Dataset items
----------------------------------------

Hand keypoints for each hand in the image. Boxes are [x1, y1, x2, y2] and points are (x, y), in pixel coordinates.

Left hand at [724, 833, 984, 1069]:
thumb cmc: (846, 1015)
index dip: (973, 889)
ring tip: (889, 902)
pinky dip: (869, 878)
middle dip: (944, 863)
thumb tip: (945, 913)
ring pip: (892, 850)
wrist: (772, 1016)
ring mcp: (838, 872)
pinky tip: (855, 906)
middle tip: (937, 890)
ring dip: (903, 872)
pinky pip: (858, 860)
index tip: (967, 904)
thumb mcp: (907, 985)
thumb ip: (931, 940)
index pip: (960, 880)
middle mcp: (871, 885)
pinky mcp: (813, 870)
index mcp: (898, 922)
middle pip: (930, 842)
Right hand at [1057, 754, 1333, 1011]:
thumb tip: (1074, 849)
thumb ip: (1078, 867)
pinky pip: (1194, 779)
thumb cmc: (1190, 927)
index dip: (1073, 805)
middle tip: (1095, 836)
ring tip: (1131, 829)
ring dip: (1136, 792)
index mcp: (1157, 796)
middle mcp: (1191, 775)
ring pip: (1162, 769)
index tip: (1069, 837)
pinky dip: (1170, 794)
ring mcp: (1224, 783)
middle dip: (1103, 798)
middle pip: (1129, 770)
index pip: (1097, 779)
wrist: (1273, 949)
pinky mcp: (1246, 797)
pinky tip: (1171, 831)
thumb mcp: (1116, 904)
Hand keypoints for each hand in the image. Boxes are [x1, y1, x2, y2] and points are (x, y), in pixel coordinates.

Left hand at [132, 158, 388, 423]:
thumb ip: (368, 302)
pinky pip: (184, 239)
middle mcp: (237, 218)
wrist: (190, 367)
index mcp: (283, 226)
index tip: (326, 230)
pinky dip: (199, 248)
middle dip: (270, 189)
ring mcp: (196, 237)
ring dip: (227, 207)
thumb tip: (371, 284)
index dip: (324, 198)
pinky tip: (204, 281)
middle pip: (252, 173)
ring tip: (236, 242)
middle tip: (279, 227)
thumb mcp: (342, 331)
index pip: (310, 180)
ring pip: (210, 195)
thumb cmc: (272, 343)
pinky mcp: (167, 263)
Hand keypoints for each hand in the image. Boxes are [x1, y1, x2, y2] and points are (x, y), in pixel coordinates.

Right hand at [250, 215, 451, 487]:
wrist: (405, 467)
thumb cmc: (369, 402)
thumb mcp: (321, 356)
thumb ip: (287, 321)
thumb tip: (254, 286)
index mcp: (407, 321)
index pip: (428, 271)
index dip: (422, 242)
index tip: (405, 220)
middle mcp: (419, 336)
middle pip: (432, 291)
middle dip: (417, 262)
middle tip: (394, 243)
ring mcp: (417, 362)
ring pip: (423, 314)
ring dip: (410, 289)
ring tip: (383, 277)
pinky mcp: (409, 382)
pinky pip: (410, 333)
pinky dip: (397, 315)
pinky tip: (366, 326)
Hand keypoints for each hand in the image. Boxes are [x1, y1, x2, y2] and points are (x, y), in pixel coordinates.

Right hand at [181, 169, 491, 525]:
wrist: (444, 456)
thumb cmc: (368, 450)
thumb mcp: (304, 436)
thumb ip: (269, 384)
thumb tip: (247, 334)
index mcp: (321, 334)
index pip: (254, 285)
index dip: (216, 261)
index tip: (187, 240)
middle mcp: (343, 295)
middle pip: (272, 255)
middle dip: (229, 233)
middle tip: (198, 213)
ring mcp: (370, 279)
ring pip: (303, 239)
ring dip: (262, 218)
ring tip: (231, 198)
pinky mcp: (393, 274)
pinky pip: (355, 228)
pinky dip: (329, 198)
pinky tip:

----------------------------------------

◆ Problem requirements ◆
The word "Right" may appear in several lines of the data; copy every line where it does.

◆ Solution to this exercise ◆
Right hand at [1057, 754, 1333, 1011]:
Right hand at [250, 215, 451, 487]:
Right hand at [181, 169, 491, 525]:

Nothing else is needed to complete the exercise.